Cautela jurídica e memória de crises recentes
O movimento do Planalto dialoga com um ambiente jurídico mais interventor sobre a relação entre poder público e Carnaval. Nos últimos cinco anos, decisões de primeira e segunda instância suspendem patrocínios, vetam slogans oficiais em fantasias e exigem mudanças de enredo horas antes de desfiles. Em um caso recente, em 2024, uma liminar determina a retirada de uma peça publicitária considerada propaganda antecipada em um bloco de rua. O episódio vira alerta permanente para a área jurídica do governo.
Desde dezembro, técnicos da Secom levantam pareceres e decisões que tratam de limite entre manifestação cultural e promoção política. O relatório, que circula entre a Casa Civil e a Advocacia-Geral da União, aponta risco alto de judicialização se ministros aparecerem de forma destacada em carros temáticos, com transmissão ao vivo para todo o país. A avaliação é que, mesmo sem gasto público direto, a associação da imagem oficial a uma escola pode ser lida como benefício político. “Qualquer imagem na Sapucaí vira campanha de 15 segundos no dia seguinte”, comenta um integrante da equipe de comunicação.
Política, samba e risco de desgaste público
A decisão abre um novo capítulo na relação entre política e Carnaval, que movimenta mais de R$ 4 bilhões na economia do Rio, segundo dados oficiais de 2025. Ao barrar ministros na avenida, o governo tenta evitar que o desfile da Acadêmicos de Niterói vire palco de disputa partidária em um ano em que o calendário eleitoral já aquece articulações para 2026. A ordem interna é reduzir ao mínimo cenas que possam ser lidas como campanha antecipada ou como uso de prestígio do cargo em benefício de uma agremiação específica.

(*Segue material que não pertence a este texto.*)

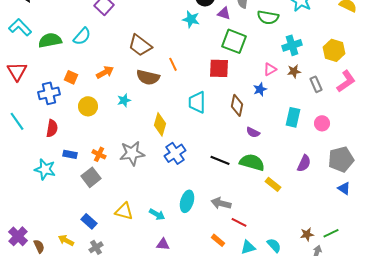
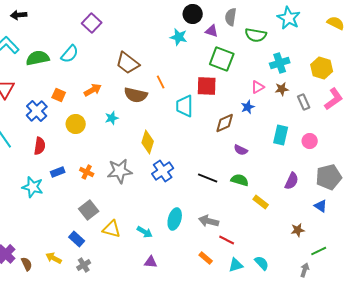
blue cross: (49, 93) -> (37, 111), turned -30
cyan trapezoid: (197, 102) -> (185, 106), moved
brown diamond: (237, 105) -> (225, 123), turned 55
blue rectangle: (70, 154) -> (58, 172), turned -32
green semicircle: (252, 162) -> (240, 180), size x0.7
gray square: (91, 177) -> (89, 210), moved
blue triangle: (344, 188) -> (321, 206), moved
brown star: (307, 234) -> (298, 230), moved

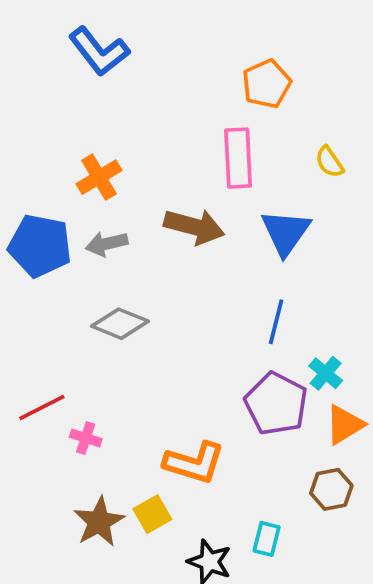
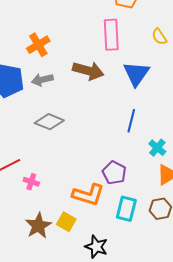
purple pentagon: (276, 404) -> (114, 173), moved, size x0.7
yellow square: (152, 514) -> (66, 222), turned -30
cyan rectangle: (267, 539) -> (126, 209), moved, size x1.4

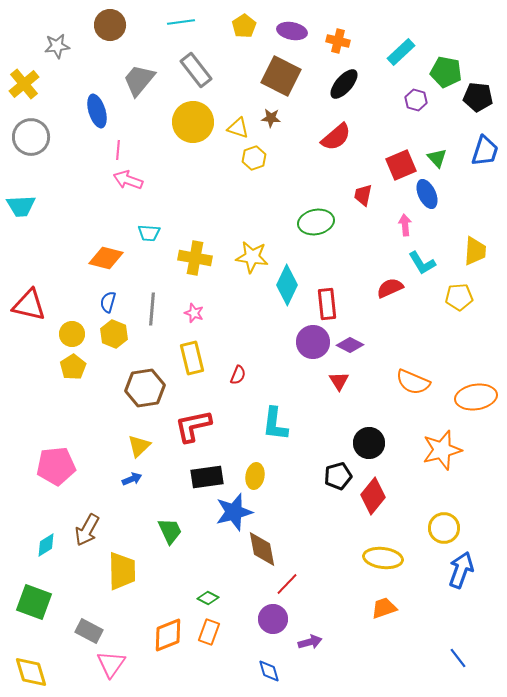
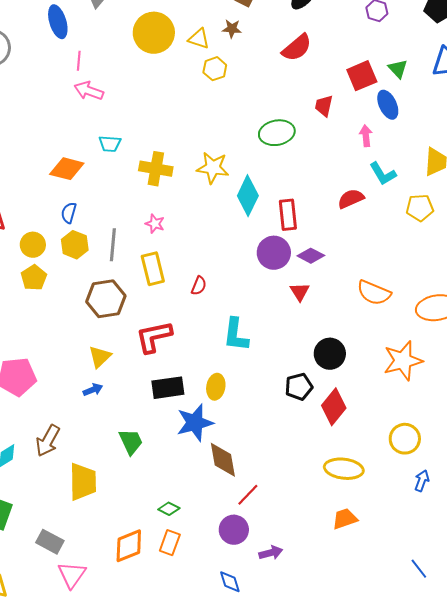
gray line: (152, 309) -> (113, 245), moved
blue arrow: (461, 570) -> (422, 481), size x0.6

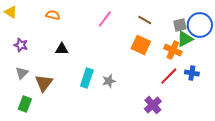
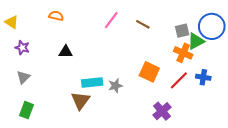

No curto prazo, a medida redesenha o roteiro de exposição pública de ministros durante o feriado. A agenda oficial se concentra em eventos institucionais, visitas a centros de operações e ações de prevenção de desastres climáticos, que se tornam mais frequentes entre janeiro e março. Para auxiliares do ministro da Secom, o recado é duplo: o governo respeita o Carnaval como manifestação cultural, mas não se dispõe a transformar a passarela em extensão de gabinete. A leitura é que, em um ambiente em que um vídeo de 30 segundos viraliza em menos de 24 horas, um gesto sobre o carro errado pode custar semanas de desgaste político.
Debate sobre liberdade de expressão e presença do Estado
O veto deve alimentar um debate mais amplo sobre os limites da presença de agentes públicos em manifestações culturais de grande porte. Integrantes da escola de Niterói afirmam reservadamente que a participação de ministros poderia reforçar o enredo e atrair patrocinadores privados, que contam cada inserção em rede nacional como espaço publicitário valioso. Produtores culturais também veem tensão entre a cautela jurídica e a tradição de desfiles que comentam diretamente a política nacional desde os anos 1980.
Especialistas em direito constitucional ouvidos pela reportagem ponderam que a proibição não impede a manifestação de opinião, mas redefine a fronteira institucional. Para eles, o governo tenta se proteger de um ambiente em que decisões liminares surgem em questão de horas, muitas vezes instigadas por adversários partidários. A escolha de deixar os ministros fora do carro não encerra o debate sobre neutralidade do Estado na avenida. A expectativa no meio político é que, a partir do desfile de 2026, outras escolas passem a calibrar o espaço dado a figuras públicas, cientes de que cada aparição pode atrair, em minutos, a atenção da Justiça, das redes sociais e das urnas.